Look, you can stay in this bubble and be constantly surprised yourself, or you can dig into the legalities of executive orders on your own as well as this dirty legal history of OSHA. It's not a pretty picture, and you should not support using executive orders to change the scope of authority of regulatory bodies, because one day a President of the other party will be in charge and then you really don't want extra-judicial decrees to carry the force of law.

> This was a motion for a temporary injunction so all the court said was "there are grave statutory and constitutional concerns" and so the relief was granted.

That's right. And two months ago, with a case that had clear and obvious "constitutional concerns" (seriously, it undermined Roe!) they said "Nah, we're good" and refused to stay it. That's the problem here. They aren't making a legal finding at all, they're making a political finding. And you know it.

> The real debate is whether it is in OSHA's purview to do this

Not in this case it isn't. That hasn't even been heard yet. The question is whether or not to stay the mandate only.

The ninth circuit gets far more cases reversed than the fifth, and the sixth has the worst record upon review (though they don’t get many reviewed).

https://ballotpedia.org/SCOTUS_case_reversal_rates_(2007_-_P...

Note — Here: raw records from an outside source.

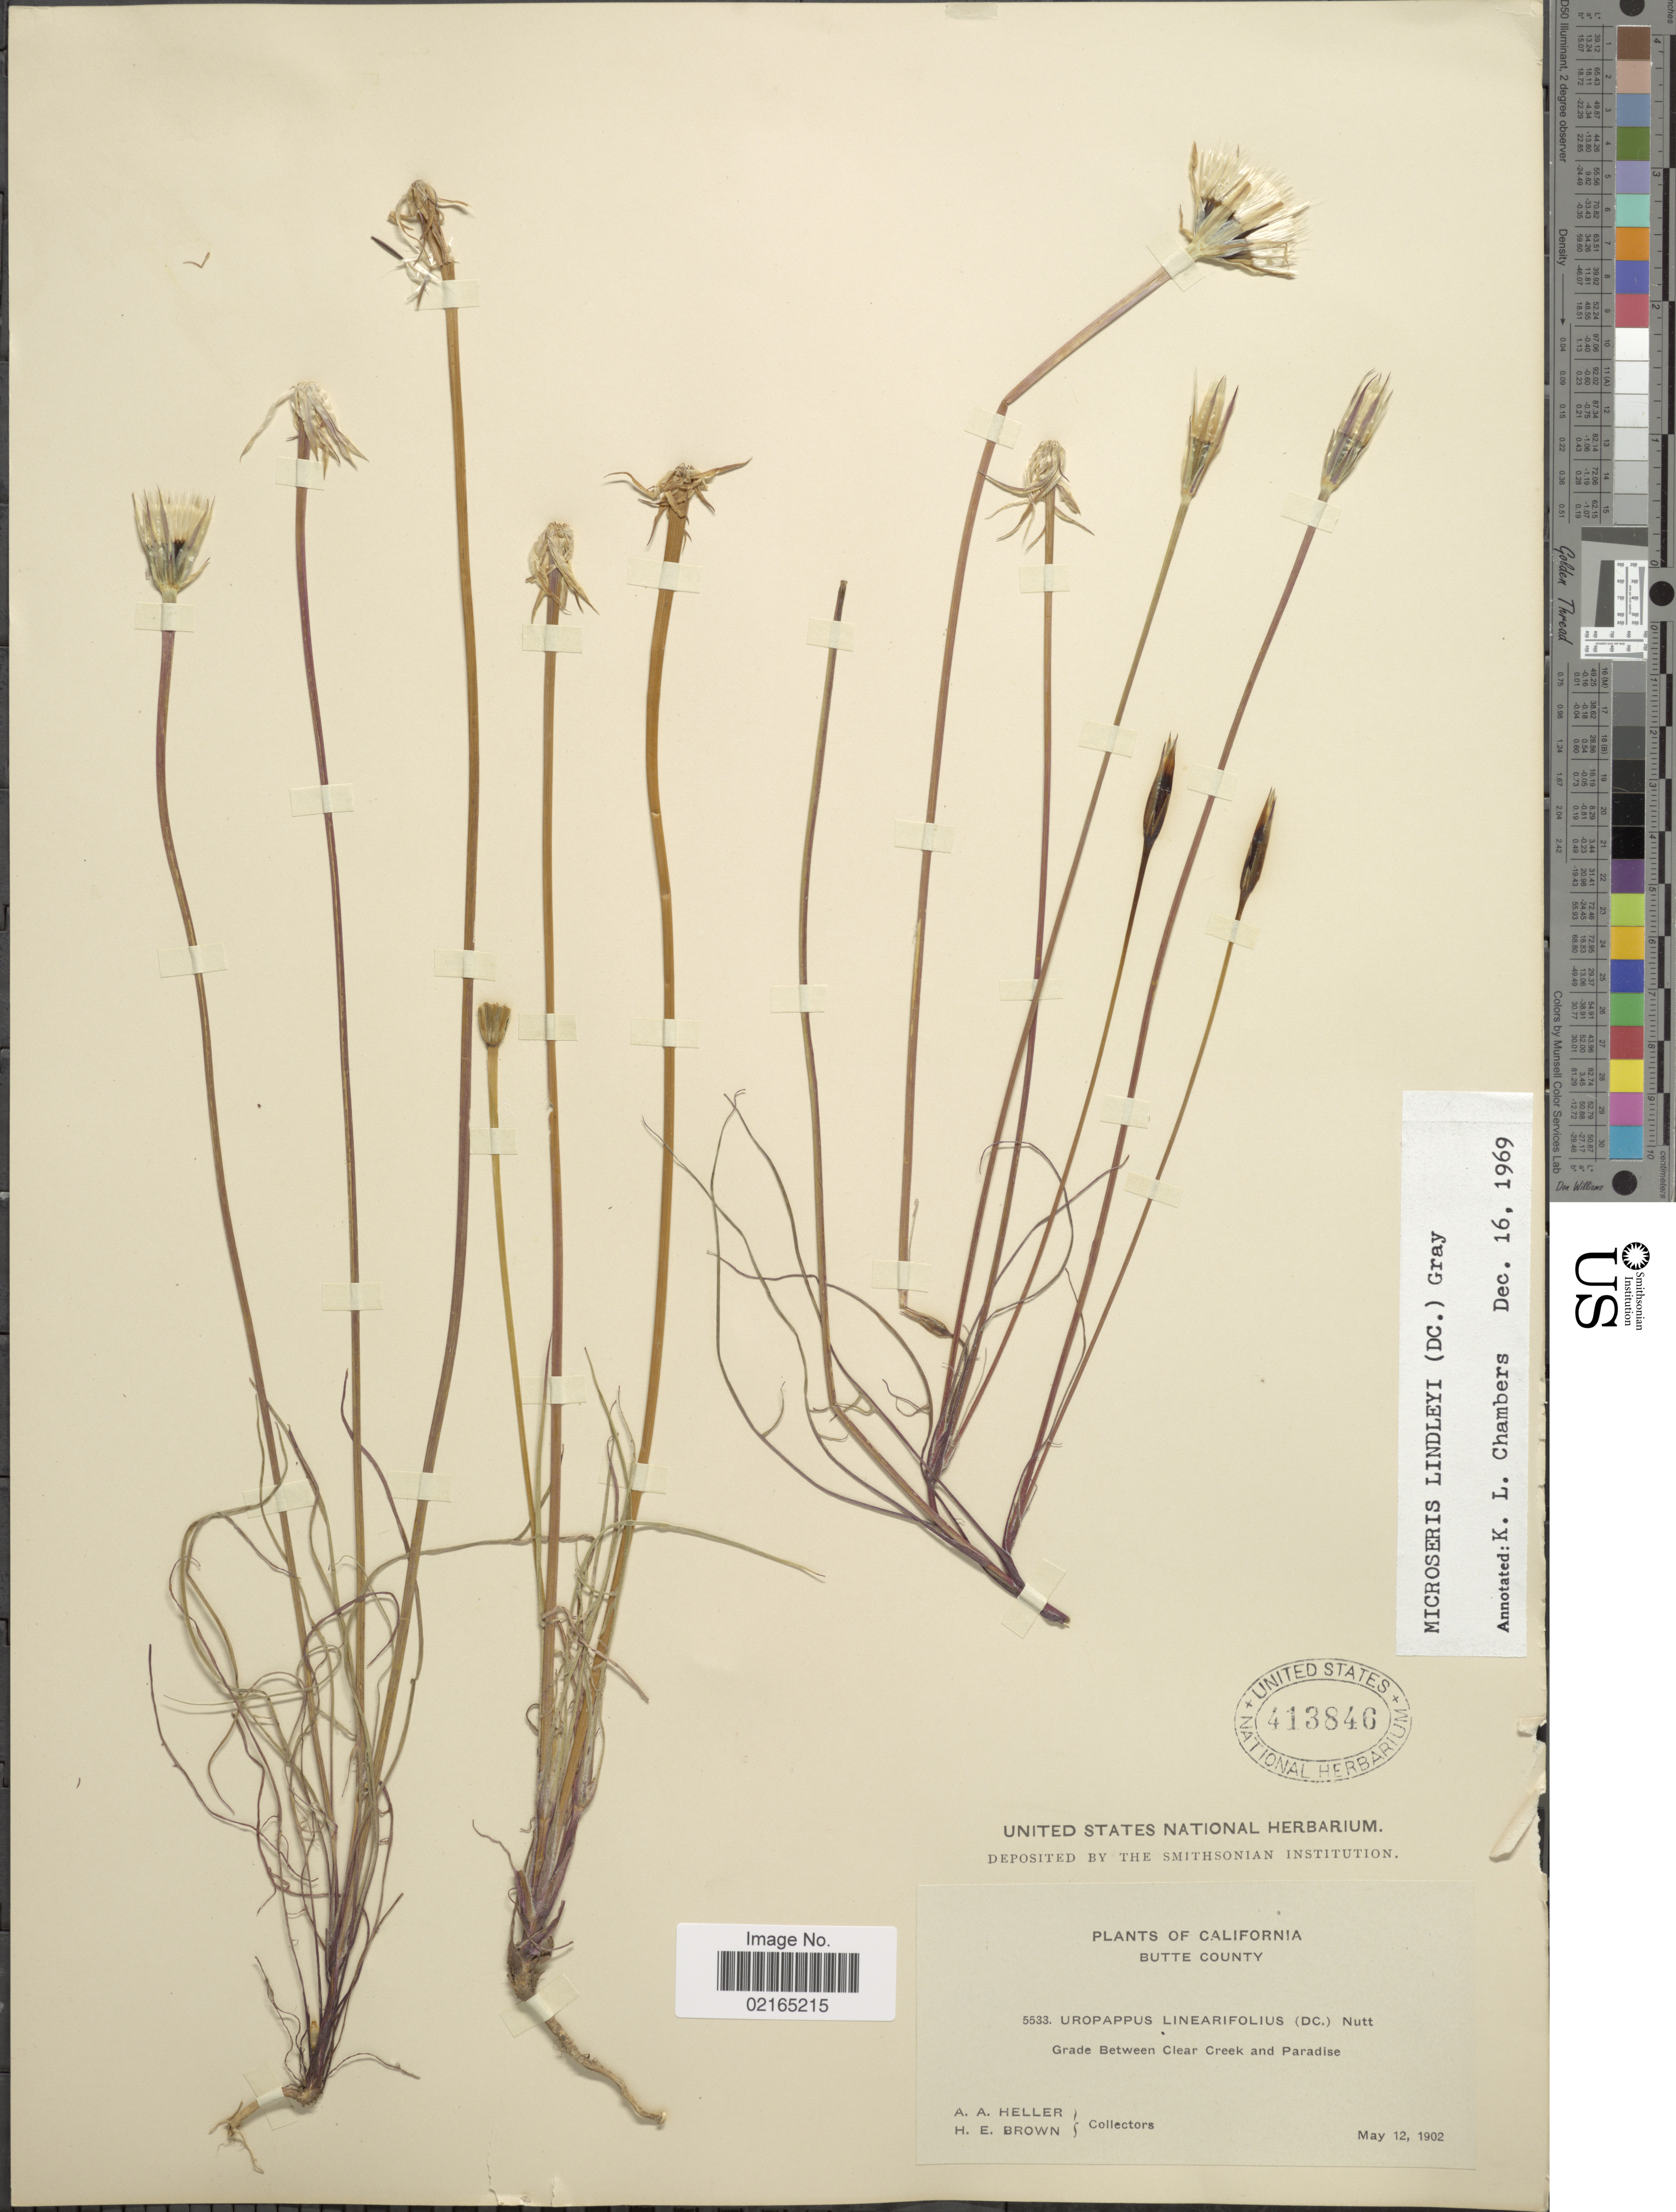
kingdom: Plantae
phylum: Tracheophyta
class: Magnoliopsida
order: Asterales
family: Asteraceae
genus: Uropappus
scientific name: Uropappus lindleyi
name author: (DC.) Nutt.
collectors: A. A. Heller & H. E. Brown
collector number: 5533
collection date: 1902-05-12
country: United States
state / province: California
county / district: Butte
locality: Butte County, Grade between Clear Creek and Paradise.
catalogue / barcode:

This isn't about getting it Right or Wrong though. This is about making pre-trial injunction decisions based on baldly partisan reasoning. The 9th and 6th may have a "partisan" view of jurisprudence, but they're consistently so. The fifth is making shit up. That's the lawless part. They don't care, they just want their side to win.
I'm sorry, but a federal agency creating a policy that will cause hundreds of thousands of Americans to lose their jobs without a law being passed by Congress is insane. And at this point in the pandemic and the total amount people vaccinated, how can the Osha say it needs an emergency request. Especially when they don't take into account for natural immunity which from all evidence is more durable than the vaccines? This is not in the purview of OSHA, and mandates can be done by state governments if they want to push it.